The concept of addiction continually changes throughout time. Nowadays, it was linked to a kind of syndrome impairing the control system of behavior, as losing control over behavior may have noxious effects. The afflicted control system leads to feelings of extreme urge to do a certain activity or takes great priority in a person’s life. A person with addictive behavior experience lacks the ability to maintain abstinence (West & Hardy, 2006).

Addictive behaviors are one of the major causes of detrimental health problems in the medicine field. These behaviors are also the reason behind unreasonable spending of a great sum of money in health care, rehabilitation, legal, and educational aspect (Prochaska, 2004).

Addictive behaviors are a major dilemma which encompasses different social and economic aspect of an individual. Developing an addictive behavior could be destructive and may hinder a person’s social and occupational well-being.

The documented treatment for addictive behavior shows low success rates and numerous frustrations. Some of the frequent encountered problems are the inability to identify borderline patients suffering from addictive behavior and the unsatisfactory management and application of appropriate treatment (Nagel, 1989).

Overeating, compulsive sexual behavior, and alcoholism are documented addictive behaviors which are discussed separately. The separate documentation for the addictive behavior manifested by these disorders largely contributes to the confusion on the field. There are few attempts wherein specialists try to integrate the different objects of addiction and try to formulate various theories that explain the psychological and behavioral phenomenon. However, these attempts failed to establish a concrete body of knowledge and literature encompassing the various aspects of addictive behavior (Nagel, 1989).

It is predicted that efficient treatment on addictive behavior could be developed through the integration of the conventional treatment practices and research paradigms with the contemporary treatment practices. These practices include comprehensive and innovative paradigms (Prochaska, 2004).

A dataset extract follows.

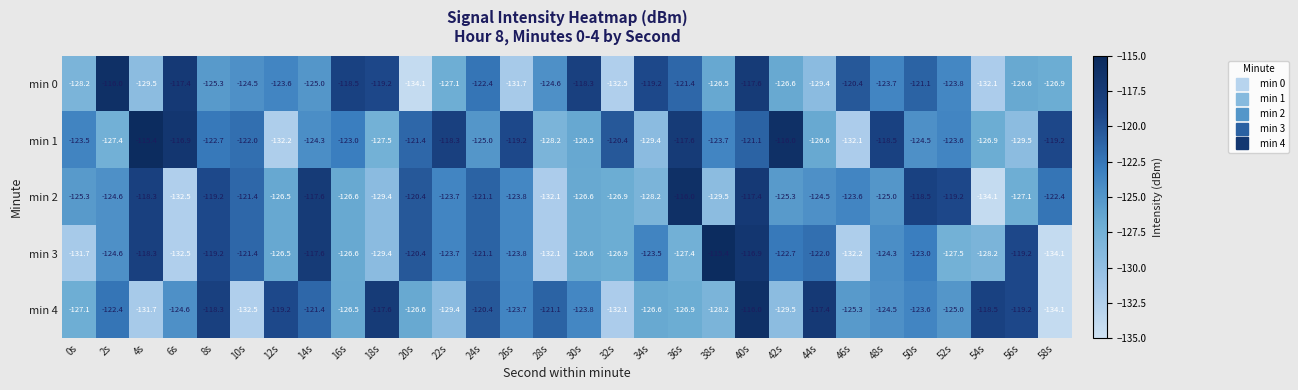

At which category is the sum across all series the highest?

40s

Prochaska (2004) presented different kinds of approaches that could be used in treating persons with addictive behavior. One of these is the patient and population paradigm. Psychotherapists who are advocates of this approach focus their attention on the statistical data on the efficacy of a certain treatment on the individual patient.

They often neglect the percentage of the total population participating on the treatment process. This paradigm is concerned on the impact of the treatment which is calculated as efficacy multiplied by the percentage of the participants. The paradigm is trying to explain that the higher efficacy of a particular treatment does not connote greater impact (Prochaska, 2004).

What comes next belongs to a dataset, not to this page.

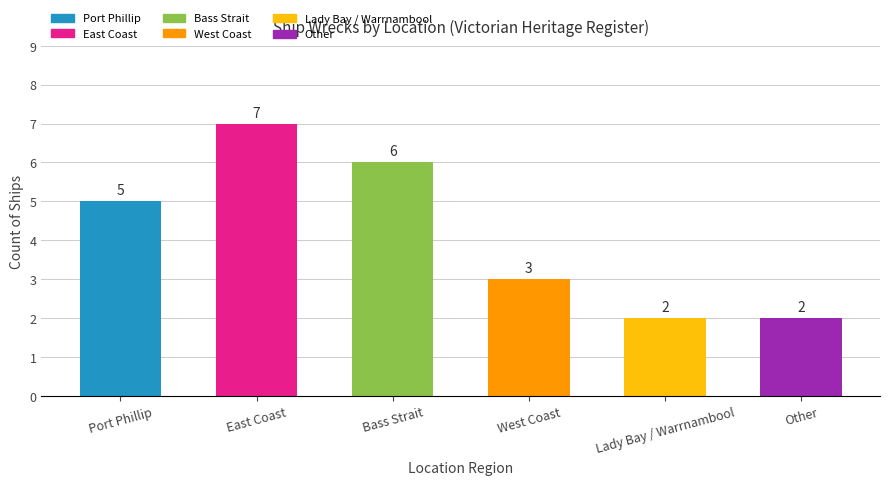

What is the difference between the second highest and minimum values?

4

Another approach of treating addictive behaviors is the passive-reactive and proactive paradigms. In the past, therapists utilized the passive-reactive approach. This approach was employed for patients suffering from intense pain, illness, and distress. However, there was the undeniable presence of cases of chronic behaviors and most patients were not suffering pain and ailment. Therefore, they needed an approach that best fit their situation which was the proactive approach (Prochaska, 2004).